● Qué se pide: Retoma el texto sobre Europa y el euro justo después de su última frase y sigue escribiéndolo.

● Texto extraído:

━━━━━━━━━━

24-05-2014
Durante años,
Europa representó un horizonte atrayente y sólido, el espacio del que se
esperaba que viniese un impulso de libertad y progreso que permitiera
superar tantos años de dictadura y de atraso social. Pero con el tiempo
esa Europa de esperanza se ha convertido en la fuente de muchos de
nuestros más graves problemas.
La mala negociación de adhesión
en la Comunidad Europea desmanteló nuestra agricultura en beneficio de
la de centroeuropa, nos desindustrializó y puso en manos de capitales
extranjeros nuestros mejores activos y canales de distribución. Sin que
apenas se discutiera sobre ello, pues quien hablaba de lo negativo que
podía suponer ese entrada en Europa era tachado enseguida de extremista o
de loco, se dio lugar a que nuestra economía se consolidara como un
espacio periférico y de cuasi colonización. Una dinámica que se
fortaleció cuando Europa se puso a la vanguardia mundial en la
aplicación de las políticas neoliberales y cuando su Estado de Bienestar
que habíamos tomado como ejemplo se fue debilitando, acrecentándose las
desigualdades y asimetrías entre personas y regiones.
Más
adelante los sucesivos tratados y sobre todo la integración en un euro
diseñado al servicio del capital financiero y de Alemania nos impusieron
corsés que nos condenaron a soportar sin defensas las tensiones
internas y los shock externos que inevitablemente iban a producirse.

━━━━━━━━━━

● Material entregado:
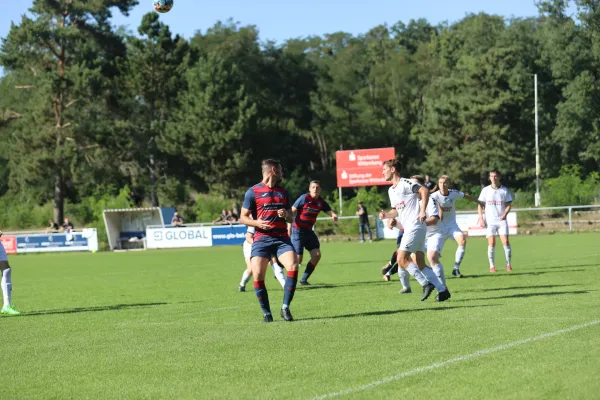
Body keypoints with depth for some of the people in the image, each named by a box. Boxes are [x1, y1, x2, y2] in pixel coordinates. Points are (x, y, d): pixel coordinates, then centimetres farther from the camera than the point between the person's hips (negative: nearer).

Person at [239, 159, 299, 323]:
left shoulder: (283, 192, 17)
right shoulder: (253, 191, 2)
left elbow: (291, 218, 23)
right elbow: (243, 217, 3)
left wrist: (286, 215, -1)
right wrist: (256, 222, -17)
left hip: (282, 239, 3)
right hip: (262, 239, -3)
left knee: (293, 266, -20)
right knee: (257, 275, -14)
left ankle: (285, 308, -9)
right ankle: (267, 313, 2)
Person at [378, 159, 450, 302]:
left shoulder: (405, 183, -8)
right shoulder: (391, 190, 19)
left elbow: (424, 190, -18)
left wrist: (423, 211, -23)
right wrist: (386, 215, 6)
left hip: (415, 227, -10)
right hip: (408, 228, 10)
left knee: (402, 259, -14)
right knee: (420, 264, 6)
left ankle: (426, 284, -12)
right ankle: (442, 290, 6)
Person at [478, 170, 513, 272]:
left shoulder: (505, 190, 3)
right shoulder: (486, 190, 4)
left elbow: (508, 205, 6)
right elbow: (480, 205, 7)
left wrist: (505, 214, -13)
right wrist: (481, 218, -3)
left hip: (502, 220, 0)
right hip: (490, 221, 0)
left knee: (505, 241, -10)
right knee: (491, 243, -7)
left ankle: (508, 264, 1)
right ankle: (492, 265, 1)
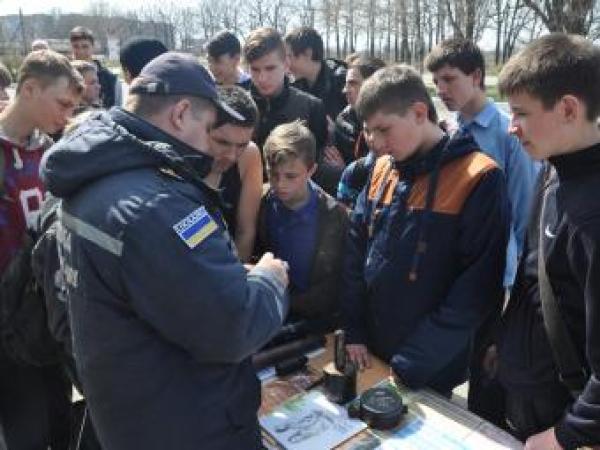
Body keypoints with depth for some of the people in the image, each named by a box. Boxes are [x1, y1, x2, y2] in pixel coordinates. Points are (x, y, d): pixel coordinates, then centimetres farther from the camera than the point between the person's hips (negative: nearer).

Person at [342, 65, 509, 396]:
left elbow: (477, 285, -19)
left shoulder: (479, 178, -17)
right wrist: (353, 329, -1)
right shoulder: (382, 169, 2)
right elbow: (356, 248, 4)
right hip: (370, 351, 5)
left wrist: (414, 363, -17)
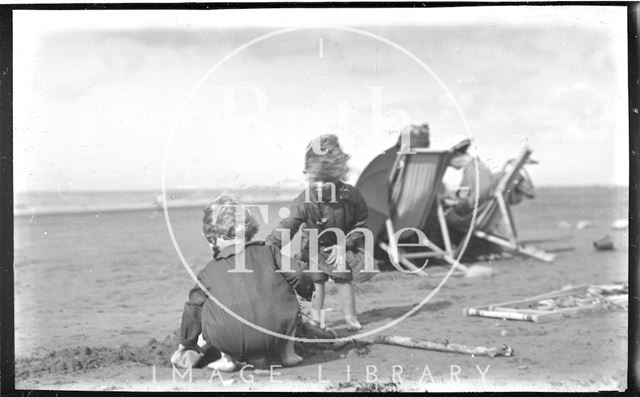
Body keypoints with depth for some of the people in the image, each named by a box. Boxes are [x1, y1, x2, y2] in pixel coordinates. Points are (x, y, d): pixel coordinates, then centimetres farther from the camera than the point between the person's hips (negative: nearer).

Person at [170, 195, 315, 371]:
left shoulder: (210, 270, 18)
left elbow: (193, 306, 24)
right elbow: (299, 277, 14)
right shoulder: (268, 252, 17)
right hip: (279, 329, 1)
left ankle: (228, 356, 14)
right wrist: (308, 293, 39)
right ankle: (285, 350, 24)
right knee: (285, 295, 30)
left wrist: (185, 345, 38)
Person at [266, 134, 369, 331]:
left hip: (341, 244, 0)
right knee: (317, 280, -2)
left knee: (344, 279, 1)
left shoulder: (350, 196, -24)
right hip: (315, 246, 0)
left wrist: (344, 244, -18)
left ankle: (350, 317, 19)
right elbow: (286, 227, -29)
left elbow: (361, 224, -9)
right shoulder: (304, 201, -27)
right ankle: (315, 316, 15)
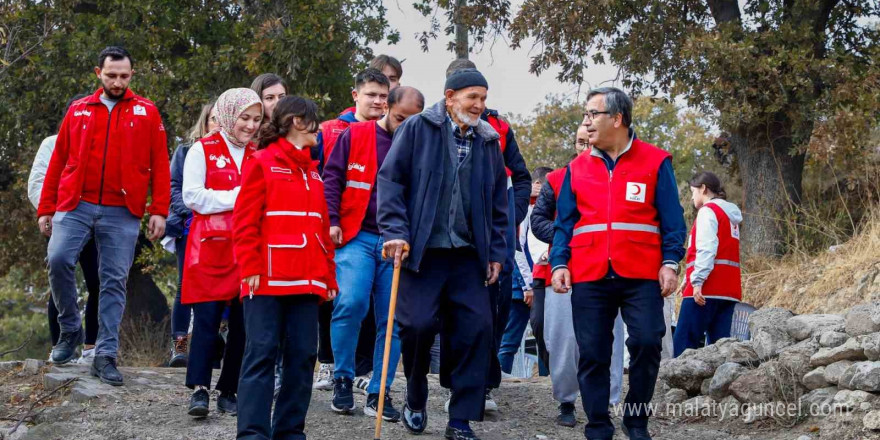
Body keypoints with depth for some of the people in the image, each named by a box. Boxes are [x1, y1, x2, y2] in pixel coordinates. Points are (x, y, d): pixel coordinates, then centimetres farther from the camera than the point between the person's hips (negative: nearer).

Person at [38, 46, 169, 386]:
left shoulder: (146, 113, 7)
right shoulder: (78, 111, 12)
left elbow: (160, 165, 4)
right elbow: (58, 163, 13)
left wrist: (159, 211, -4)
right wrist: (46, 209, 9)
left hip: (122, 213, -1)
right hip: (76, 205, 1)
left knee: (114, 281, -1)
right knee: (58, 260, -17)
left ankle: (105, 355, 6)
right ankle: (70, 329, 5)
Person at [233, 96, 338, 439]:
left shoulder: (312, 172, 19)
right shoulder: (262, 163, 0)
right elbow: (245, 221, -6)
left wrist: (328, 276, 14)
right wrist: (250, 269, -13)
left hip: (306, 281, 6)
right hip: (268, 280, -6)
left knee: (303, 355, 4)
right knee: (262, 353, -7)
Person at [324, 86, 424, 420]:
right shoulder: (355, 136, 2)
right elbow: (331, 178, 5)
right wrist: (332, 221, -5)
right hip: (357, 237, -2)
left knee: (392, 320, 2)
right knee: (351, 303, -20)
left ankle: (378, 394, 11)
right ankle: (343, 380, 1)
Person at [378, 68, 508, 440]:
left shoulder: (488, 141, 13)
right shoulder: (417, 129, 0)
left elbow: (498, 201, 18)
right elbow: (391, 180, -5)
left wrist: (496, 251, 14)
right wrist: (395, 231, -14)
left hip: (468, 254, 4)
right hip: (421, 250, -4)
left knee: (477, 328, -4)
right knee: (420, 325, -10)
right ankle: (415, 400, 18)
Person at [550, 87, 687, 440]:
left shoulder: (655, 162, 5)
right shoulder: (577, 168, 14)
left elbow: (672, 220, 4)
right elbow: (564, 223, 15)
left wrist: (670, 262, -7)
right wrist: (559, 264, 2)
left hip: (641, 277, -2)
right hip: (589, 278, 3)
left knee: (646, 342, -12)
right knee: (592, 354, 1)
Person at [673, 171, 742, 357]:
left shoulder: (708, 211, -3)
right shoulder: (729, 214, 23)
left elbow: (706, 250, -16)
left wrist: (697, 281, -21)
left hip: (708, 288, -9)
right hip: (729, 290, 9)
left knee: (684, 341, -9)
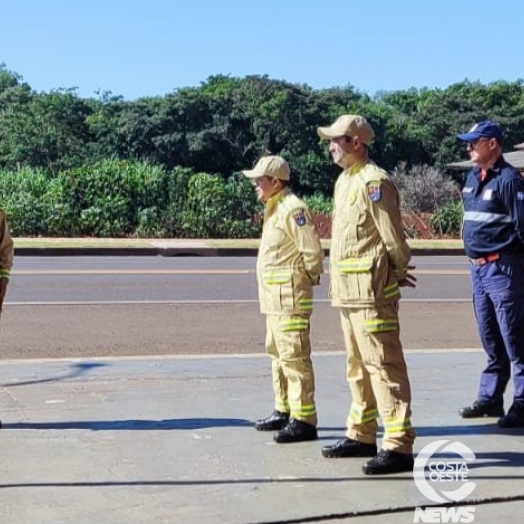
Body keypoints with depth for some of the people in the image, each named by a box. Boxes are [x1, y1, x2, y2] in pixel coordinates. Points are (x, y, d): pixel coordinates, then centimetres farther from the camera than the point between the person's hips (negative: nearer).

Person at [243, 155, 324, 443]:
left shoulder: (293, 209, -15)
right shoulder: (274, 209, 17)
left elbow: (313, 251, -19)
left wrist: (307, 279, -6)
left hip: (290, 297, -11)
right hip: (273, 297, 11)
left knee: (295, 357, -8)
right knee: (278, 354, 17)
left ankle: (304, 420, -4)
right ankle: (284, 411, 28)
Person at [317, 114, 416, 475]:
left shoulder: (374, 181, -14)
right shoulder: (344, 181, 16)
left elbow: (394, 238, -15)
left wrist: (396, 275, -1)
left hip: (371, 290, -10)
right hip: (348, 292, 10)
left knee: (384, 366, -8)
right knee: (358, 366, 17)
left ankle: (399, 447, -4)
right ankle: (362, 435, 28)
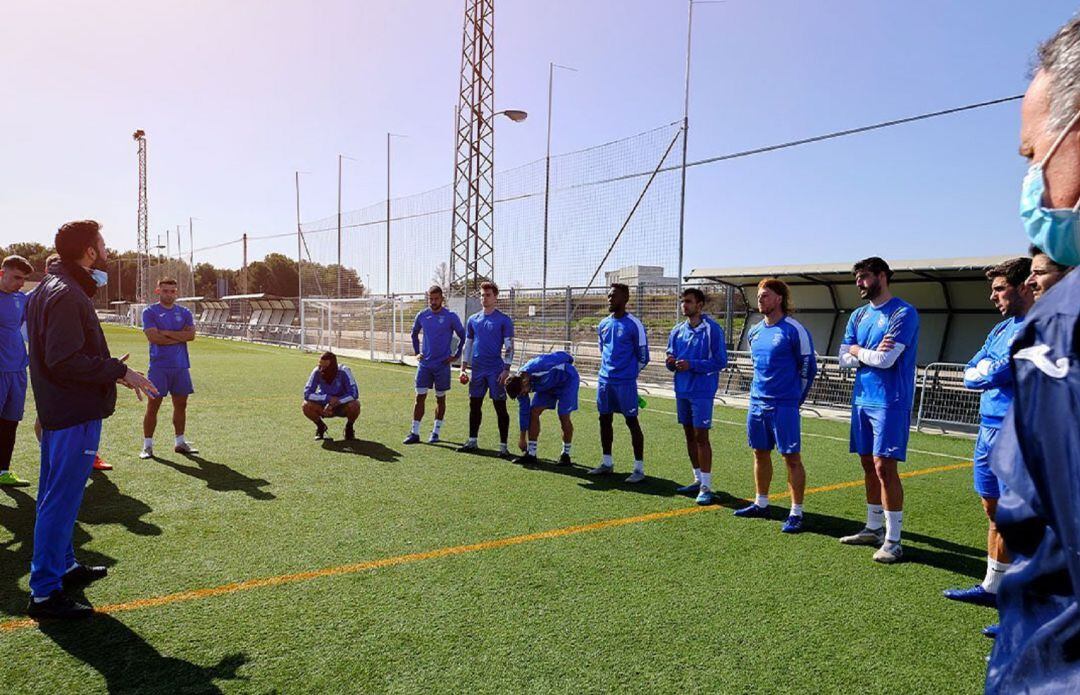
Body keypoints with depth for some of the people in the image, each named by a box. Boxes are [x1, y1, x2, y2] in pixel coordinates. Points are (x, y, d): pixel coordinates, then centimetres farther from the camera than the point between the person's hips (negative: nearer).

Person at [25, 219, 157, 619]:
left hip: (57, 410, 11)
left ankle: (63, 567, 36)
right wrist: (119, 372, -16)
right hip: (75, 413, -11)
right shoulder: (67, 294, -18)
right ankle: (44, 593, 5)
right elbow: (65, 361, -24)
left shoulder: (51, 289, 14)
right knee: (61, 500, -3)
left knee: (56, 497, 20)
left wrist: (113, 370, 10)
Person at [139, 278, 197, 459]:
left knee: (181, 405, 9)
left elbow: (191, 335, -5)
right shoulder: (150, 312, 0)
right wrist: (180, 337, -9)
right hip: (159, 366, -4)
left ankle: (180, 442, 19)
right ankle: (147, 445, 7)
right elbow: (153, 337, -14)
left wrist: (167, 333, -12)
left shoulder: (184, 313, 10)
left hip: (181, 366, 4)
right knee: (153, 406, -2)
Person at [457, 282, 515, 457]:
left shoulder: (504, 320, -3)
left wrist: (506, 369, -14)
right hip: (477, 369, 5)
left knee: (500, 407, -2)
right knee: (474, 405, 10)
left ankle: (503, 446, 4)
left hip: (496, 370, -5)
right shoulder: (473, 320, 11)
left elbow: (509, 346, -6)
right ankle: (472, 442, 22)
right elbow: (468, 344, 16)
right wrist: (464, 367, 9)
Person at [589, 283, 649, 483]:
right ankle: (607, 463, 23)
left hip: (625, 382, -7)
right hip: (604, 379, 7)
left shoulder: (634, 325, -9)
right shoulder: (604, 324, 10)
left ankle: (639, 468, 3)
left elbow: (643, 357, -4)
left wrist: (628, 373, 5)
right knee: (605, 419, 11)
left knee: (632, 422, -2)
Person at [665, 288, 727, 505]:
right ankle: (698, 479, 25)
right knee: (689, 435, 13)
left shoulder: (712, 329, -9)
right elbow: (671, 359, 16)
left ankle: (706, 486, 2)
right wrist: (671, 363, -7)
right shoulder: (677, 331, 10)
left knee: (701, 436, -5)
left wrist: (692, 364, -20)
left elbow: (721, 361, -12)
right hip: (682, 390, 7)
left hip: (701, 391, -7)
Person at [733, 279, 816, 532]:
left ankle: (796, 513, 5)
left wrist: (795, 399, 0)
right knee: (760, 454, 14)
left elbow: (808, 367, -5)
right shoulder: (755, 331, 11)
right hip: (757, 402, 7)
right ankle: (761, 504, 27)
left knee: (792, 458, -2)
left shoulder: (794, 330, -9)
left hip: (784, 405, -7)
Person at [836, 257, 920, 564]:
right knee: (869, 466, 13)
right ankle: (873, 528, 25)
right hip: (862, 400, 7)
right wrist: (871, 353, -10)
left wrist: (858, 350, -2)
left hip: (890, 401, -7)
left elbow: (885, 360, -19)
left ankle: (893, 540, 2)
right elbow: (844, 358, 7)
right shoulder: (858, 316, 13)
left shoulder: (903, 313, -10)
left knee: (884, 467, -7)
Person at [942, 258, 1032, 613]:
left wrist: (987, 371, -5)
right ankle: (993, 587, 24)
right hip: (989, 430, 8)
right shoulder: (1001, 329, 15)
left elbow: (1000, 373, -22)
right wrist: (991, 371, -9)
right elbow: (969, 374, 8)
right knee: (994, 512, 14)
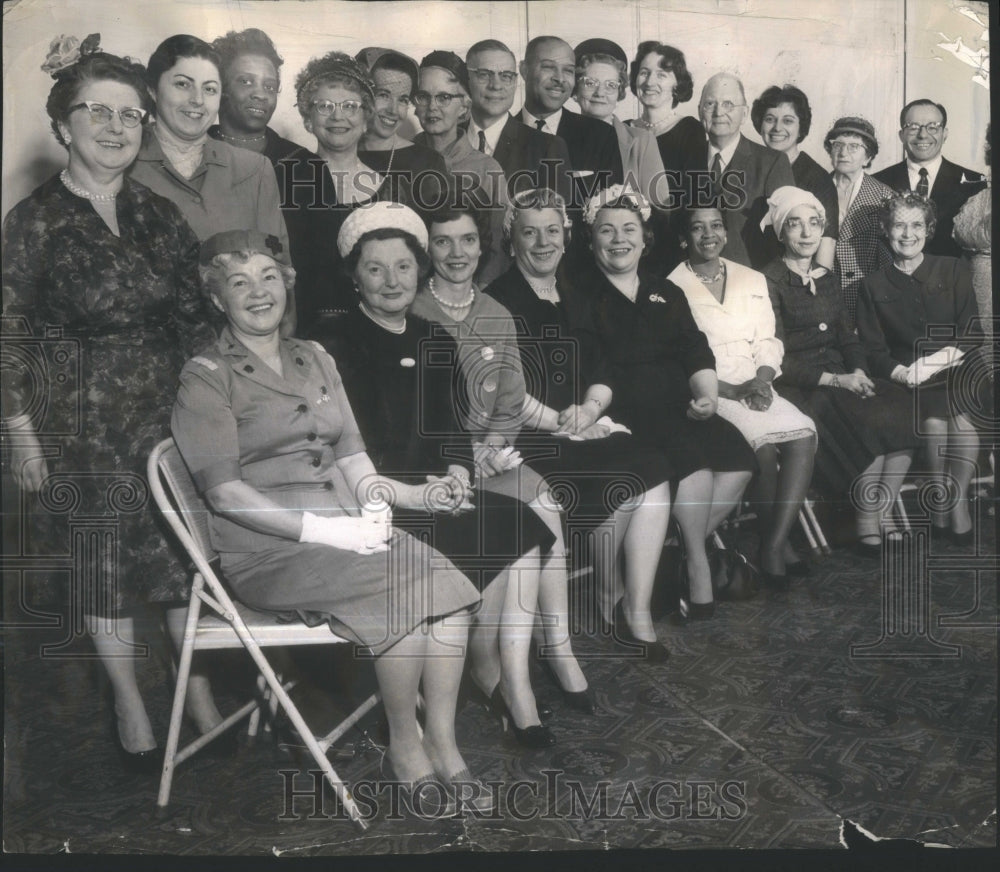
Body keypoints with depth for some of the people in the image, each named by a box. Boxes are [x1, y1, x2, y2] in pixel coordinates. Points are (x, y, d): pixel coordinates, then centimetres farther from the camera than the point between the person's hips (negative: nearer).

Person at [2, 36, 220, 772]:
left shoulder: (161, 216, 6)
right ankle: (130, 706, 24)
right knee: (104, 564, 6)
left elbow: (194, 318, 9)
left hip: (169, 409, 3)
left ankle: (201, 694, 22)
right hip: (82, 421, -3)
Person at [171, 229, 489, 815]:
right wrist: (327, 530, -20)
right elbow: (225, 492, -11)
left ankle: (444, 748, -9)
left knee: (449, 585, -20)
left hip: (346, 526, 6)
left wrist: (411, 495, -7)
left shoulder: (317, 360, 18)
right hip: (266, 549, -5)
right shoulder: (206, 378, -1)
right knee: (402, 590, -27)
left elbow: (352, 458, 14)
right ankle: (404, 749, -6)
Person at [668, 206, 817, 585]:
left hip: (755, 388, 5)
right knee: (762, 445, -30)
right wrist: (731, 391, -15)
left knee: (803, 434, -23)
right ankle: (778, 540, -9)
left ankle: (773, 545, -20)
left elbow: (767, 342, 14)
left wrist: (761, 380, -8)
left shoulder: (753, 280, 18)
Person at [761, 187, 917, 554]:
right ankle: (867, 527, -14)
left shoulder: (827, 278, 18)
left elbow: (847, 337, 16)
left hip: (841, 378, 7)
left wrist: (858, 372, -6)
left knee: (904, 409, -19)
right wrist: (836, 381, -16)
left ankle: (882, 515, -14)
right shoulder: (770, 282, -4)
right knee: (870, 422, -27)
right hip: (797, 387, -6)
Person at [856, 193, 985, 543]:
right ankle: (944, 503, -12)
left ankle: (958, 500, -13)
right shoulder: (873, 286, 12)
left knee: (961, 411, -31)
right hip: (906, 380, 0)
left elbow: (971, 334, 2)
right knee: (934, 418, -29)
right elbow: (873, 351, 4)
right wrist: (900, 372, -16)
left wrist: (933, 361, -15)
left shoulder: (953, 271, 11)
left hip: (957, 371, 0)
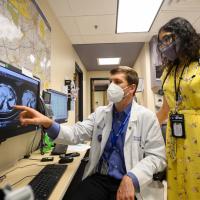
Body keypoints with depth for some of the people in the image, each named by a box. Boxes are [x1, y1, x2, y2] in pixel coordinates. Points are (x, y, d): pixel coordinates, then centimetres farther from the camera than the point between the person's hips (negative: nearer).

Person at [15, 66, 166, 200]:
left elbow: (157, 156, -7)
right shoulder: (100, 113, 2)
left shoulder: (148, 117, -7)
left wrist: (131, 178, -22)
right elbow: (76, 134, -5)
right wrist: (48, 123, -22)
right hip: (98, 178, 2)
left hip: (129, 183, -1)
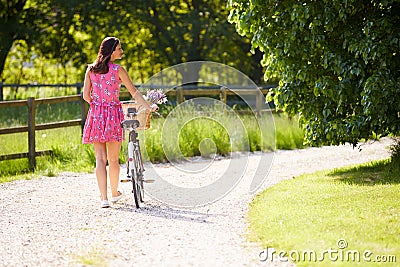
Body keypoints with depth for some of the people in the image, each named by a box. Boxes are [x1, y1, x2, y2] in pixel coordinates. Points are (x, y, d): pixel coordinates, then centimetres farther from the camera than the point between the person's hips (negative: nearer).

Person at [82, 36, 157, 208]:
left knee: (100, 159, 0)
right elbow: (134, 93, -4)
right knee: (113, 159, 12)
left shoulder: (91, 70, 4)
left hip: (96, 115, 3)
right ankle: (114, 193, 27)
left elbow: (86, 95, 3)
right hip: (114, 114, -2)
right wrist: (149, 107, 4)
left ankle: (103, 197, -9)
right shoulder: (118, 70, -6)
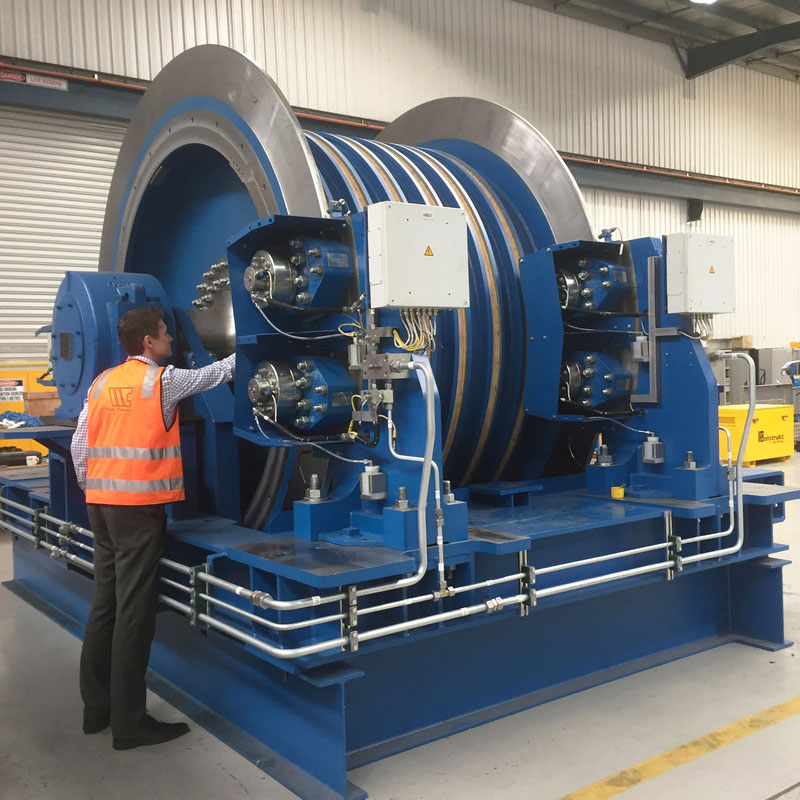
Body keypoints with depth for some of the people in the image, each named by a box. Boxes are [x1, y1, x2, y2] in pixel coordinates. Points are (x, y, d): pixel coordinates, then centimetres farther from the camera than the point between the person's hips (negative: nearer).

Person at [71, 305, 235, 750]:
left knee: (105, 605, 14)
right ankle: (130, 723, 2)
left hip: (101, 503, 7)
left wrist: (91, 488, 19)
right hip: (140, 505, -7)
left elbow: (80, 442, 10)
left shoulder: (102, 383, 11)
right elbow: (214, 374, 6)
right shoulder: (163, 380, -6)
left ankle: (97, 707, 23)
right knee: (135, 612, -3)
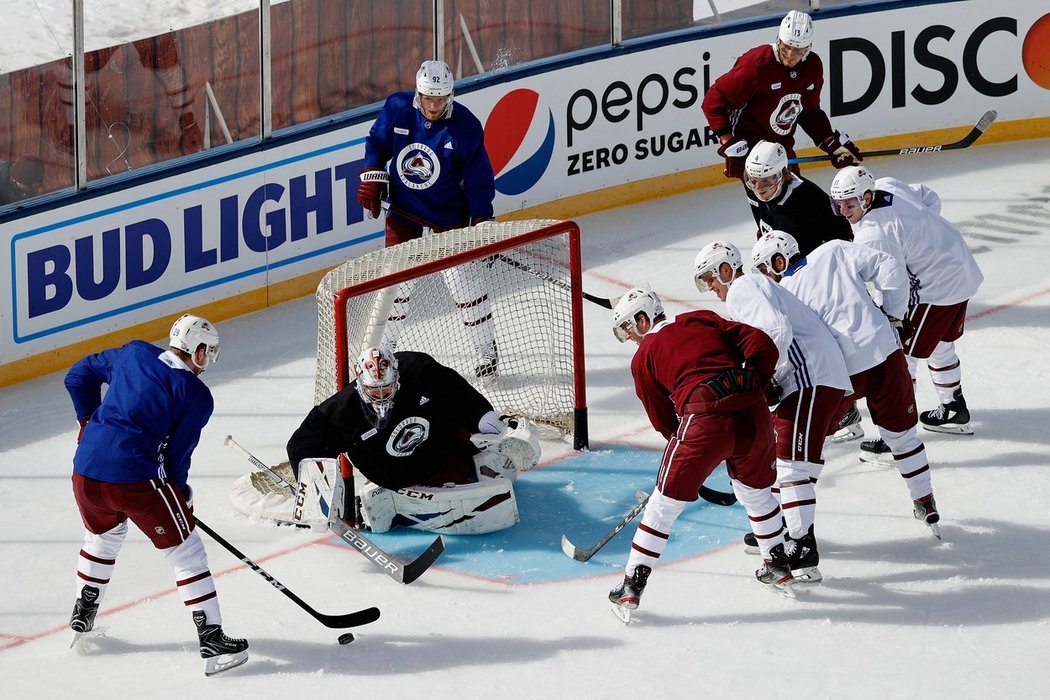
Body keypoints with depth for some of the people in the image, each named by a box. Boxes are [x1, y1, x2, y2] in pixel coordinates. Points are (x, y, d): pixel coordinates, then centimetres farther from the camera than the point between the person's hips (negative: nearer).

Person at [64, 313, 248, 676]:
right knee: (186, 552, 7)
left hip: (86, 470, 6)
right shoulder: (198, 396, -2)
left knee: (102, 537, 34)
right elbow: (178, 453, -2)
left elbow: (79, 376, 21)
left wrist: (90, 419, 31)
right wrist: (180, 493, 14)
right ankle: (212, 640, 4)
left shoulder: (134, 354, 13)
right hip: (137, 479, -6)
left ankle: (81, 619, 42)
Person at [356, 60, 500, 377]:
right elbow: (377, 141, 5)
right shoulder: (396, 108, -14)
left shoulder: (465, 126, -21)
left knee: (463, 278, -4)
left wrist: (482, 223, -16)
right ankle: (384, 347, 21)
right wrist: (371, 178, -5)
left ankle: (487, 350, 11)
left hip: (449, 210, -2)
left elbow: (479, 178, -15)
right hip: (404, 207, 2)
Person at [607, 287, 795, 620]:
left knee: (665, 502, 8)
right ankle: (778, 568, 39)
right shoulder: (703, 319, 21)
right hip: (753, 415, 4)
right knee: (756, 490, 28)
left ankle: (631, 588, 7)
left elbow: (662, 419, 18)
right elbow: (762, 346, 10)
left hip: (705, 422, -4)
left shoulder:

━━━━━━━━━━

● Respuesta:
Poco a poco fueron creciendo los déficit. El externo como consecuencia
de nuestra pérdida de pulso productivo y de competitividad y el social
por la presión de las políticas deflacionistas impuestas por Europa en
beneficio de las rentas del capital. Y así, España solo pudo
consolidarse como tierra de conquista, como el destino privilegiado de
los capitales que el correlativo superávit alemán generaba y que aquí
llegaban en forma de préstamos multimillonarios que hacían ganar
fortunas a los bancos pero que más tarde nos helarían la sangre.
Las políticas de austeridad terminaron por cerrar el círculo: con la
excusa de los déficit que empezaba a generar la crisis impusieron nuevos
recortes que a la postre han provocado un mayor hundimiento de la
actividad que incluso eleva más todavía la deuda. Así han hecho que la
crisis de deuda privada se haya convertido en una de deuda pública que
hemos de pagar todos los ciudadanos aumentando la esclavitud de los
pueblos ante la banca.
Ahora contemplamos desnudos que la
Europa en la que depositamos nuestras esperanzas es la que desmantela la
democracia y la que empobrece a sus territorios, la que esclaviza a
naciones enteras y la que sin pudor se nos presenta como una mera
herramienta de los poderes multinacionales y bancarios más inmorales,
improductivos y empobrecedores del orbe.
España está atrapada
en una Europa que se ha traicionado a sí misma y que se ha convertido ya
sin disimulo en una auténtica dictadura y a mi juicio tenemos ante
nosotros solo cuatro posibles alternativas, dos conservadoras y otras
dos de progreso. Las desarrollo con más detalle en un libro que espero
esté pronto en la calle y las resumo muy rápidamente a continuación.
La primera conservadora es seguir en Europa como estamos, seguir
obedeciendo y simplemente esperar a que escampe la lluvia y que todo
vuelva a su cauce. Pero a mí no me parece una alternativa sino un
suicidio porque ya nada volverá a ser como antes, suponiendo que “lo de
antes” sea algo valioso y que resolviera nuestros problemas.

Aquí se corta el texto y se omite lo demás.